__Record excerpts__

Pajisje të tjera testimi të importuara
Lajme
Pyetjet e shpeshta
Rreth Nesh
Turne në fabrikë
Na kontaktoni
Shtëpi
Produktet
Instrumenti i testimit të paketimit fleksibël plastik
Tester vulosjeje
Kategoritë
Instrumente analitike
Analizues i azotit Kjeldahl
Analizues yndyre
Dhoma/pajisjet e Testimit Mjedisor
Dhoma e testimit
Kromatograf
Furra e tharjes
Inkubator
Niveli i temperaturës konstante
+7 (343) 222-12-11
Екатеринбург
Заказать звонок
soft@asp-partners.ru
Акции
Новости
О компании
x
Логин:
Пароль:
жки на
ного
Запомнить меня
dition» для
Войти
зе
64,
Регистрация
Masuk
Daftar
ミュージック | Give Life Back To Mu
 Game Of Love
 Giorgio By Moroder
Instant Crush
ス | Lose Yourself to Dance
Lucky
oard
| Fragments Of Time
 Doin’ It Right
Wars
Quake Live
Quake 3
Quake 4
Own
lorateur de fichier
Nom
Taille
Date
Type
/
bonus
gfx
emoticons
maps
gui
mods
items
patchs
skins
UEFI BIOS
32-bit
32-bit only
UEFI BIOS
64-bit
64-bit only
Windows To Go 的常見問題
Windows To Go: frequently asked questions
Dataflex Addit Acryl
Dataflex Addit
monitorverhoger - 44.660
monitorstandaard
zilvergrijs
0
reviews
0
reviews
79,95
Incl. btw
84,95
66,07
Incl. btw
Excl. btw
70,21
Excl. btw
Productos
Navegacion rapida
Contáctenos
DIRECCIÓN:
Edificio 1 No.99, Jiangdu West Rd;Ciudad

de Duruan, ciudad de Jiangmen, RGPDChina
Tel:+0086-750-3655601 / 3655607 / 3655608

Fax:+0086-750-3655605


__Exercise__
Print the material once more, keeping every word as it is.

__Result of the task__
Pajisje të tjera testimi të importuara
Lajme
Pyetjet e shpeshta
Rreth Nesh
Turne në fabrikë
Na kontaktoni
Shtëpi
Produktet
Instrumenti i testimit të paketimit fleksibël plastik
Tester vulosjeje
Kategoritë
Instrumente analitike
Analizues i azotit Kjeldahl
Analizues yndyre
Dhoma/pajisjet e Testimit Mjedisor
Dhoma e testimit
Kromatograf
Furra e tharjes
Inkubator
Niveli i temperaturës konstante
+7 (343) 222-12-11
Екатеринбург
Заказать звонок
soft@asp-partners.ru
Акции
Новости
О компании
x
Логин:
Пароль:
жки на
ного
Запомнить меня
dition» для
Войти
зе
64,
Регистрация
Masuk
Daftar
ミュージック | Give Life Back To Mu
 Game Of Love
 Giorgio By Moroder
Instant Crush
ス | Lose Yourself to Dance
Lucky
oard
| Fragments Of Time
 Doin’ It Right
Wars
Quake Live
Quake 3
Quake 4
Own
lorateur de fichier
Nom
Taille
Date
Type
/
bonus
gfx
emoticons
maps
gui
mods
items
patchs
skins
UEFI BIOS
32-bit
32-bit only
UEFI BIOS
64-bit
64-bit only
Windows To Go 的常見問題
Windows To Go: frequently asked questions
Dataflex Addit Acryl
Dataflex Addit
monitorverhoger - 44.660
monitorstandaard
zilvergrijs
0
reviews
0
reviews
79,95
Incl. btw
84,95
66,07
Incl. btw
Excl. btw
70,21
Excl. btw
Productos
Navegacion rapida
Contáctenos
DIRECCIÓN:
Edificio 1 No.99, Jiangdu West Rd;Ciudad

de Duruan, ciudad de Jiangmen, RGPDChina
Tel:+0086-750-3655601 / 3655607 / 3655608

Fax:+0086-750-3655605


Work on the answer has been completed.